WARNING – contains explicit, violent imagery. Not for the squeamish or the easily offended.
LOCATION: London
WORDS & PICTURES: Martin Hayes
Mossy skulls line the Effra in my
red imaginings of you. I will cut this turgid life in two,
You and I, alone then.
I watch you coming from the pub. Obscured by buses.
Your breath condenses on winter air.
Lights smear as I cross, an astigmatic slow exposure.

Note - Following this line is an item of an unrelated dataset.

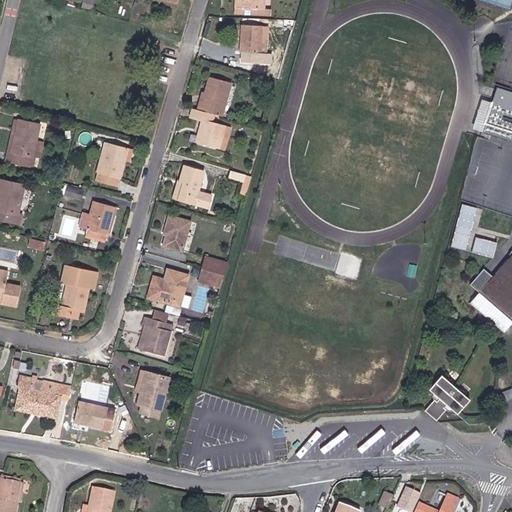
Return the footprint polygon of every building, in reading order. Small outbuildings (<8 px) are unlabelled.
[(94,9),(96,2),(87,0),(85,0),(84,7),(94,9)] [(243,0),(243,13),(265,13),(265,0),(243,0)] [(269,66),(269,57),(259,57),(261,29),(242,28),(240,56),(247,56),(246,64),(269,66)] [(204,109),(200,108),(198,118),(211,122),(220,124),(231,91),(209,84),(207,91),(211,92),(209,100),(206,99),(204,109)] [(481,100),(473,128),(511,139),(511,91),(495,87),(490,102),(481,100)] [(198,118),(191,116),(188,127),(200,130),(194,150),(218,156),(224,134),(209,130),(211,122),(198,118)] [(13,153),(11,153),(20,119),(15,118),(5,160),(11,162),(13,153)] [(11,153),(13,153),(11,162),(33,167),(36,158),(33,157),(41,125),(20,119),(11,153)] [(98,171),(120,178),(125,161),(121,160),(125,146),(107,142),(98,171)] [(135,149),(129,147),(126,158),(132,160),(135,149)] [(204,214),(208,204),(195,200),(200,180),(181,174),(177,189),(180,190),(175,206),(204,214)] [(0,218),(17,223),(20,215),(17,215),(24,187),(0,181),(0,182),(0,218)] [(97,199),(94,211),(89,227),(109,232),(117,205),(97,199)] [(463,202),(450,243),(466,249),(479,207),(463,202)] [(80,224),(89,227),(94,211),(84,209),(80,224)] [(166,221),(162,237),(165,238),(161,252),(180,257),(188,227),(166,221)] [(494,256),(498,241),(476,235),(472,250),(494,256)] [(511,256),(494,277),(485,269),(471,284),(480,292),(511,320),(511,253),(511,255),(511,256)] [(221,282),(225,270),(204,264),(200,276),(221,282)] [(0,265),(0,296),(3,297),(2,302),(17,305),(21,287),(7,284),(10,267),(0,265)] [(56,313),(71,316),(73,308),(80,310),(85,311),(91,288),(96,289),(100,273),(65,266),(61,282),(68,283),(63,304),(57,303),(56,313)] [(147,303),(177,311),(186,281),(166,276),(164,285),(153,282),(147,303)] [(200,276),(197,288),(218,295),(221,282),(200,276)] [(467,306),(501,336),(511,324),(511,320),(480,292),(467,306)] [(182,304),(189,306),(192,296),(185,294),(182,304)] [(80,310),(73,308),(71,316),(78,318),(80,310)] [(166,319),(157,316),(154,325),(163,328),(166,319)] [(163,328),(154,325),(149,324),(139,356),(160,362),(169,336),(162,334),(163,328)] [(455,410),(467,397),(440,371),(427,385),(437,394),(434,397),(432,395),(422,406),(433,417),(443,406),(441,404),(445,401),(455,410)] [(32,377),(19,375),(17,381),(19,382),(17,394),(22,395),(19,405),(51,412),(55,396),(55,393),(53,393),(54,383),(55,382),(40,380),(39,382),(31,380),(32,377)] [(136,419),(148,422),(150,414),(157,416),(167,381),(141,376),(139,384),(142,385),(135,411),(138,412),(136,419)] [(55,393),(55,396),(64,397),(66,384),(60,383),(60,385),(54,383),(53,393),(55,393)] [(489,406),(497,412),(500,408),(504,403),(509,399),(511,397),(511,387),(511,388),(504,390),(497,396),(489,406)] [(73,403),(69,426),(105,435),(112,411),(73,403)] [(155,424),(157,416),(150,414),(148,422),(155,424)] [(0,476),(0,511),(13,511),(16,498),(19,480),(0,476)] [(94,484),(89,505),(92,505),(90,511),(112,511),(117,490),(94,484)] [(389,504),(395,491),(386,488),(381,500),(389,504)] [(441,511),(448,496),(435,491),(427,509),(407,500),(403,511),(406,511),(441,511)] [(90,511),(92,505),(89,505),(84,503),(82,511),(90,511)]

You hug a colleague and turn for home.
Perfume fills the world.
I slice myself and then slice you.
You and I, alone.
*
Walking past Blackfriars Bridge
Swaying
Dangling
Twisting
Turning
His trousers flapping like grey-check sails,
I asked my Daddy who that man was.
*
Jacquelyn Turner of Lord Street
(near the airport)
Jacquelyn Turner had been nailed to the floor
with her arms in her bedroom and her legs through the door,
and her jaw had been broken, but this fact was unknown
for her head had been taken when her killer had flown,
and her breasts had been cut and sliced down to the core
while her thighs had been stripped of the flesh they once bore.
Just nineteen years old, full of life-force and song
her innocence taken, her essence now gone.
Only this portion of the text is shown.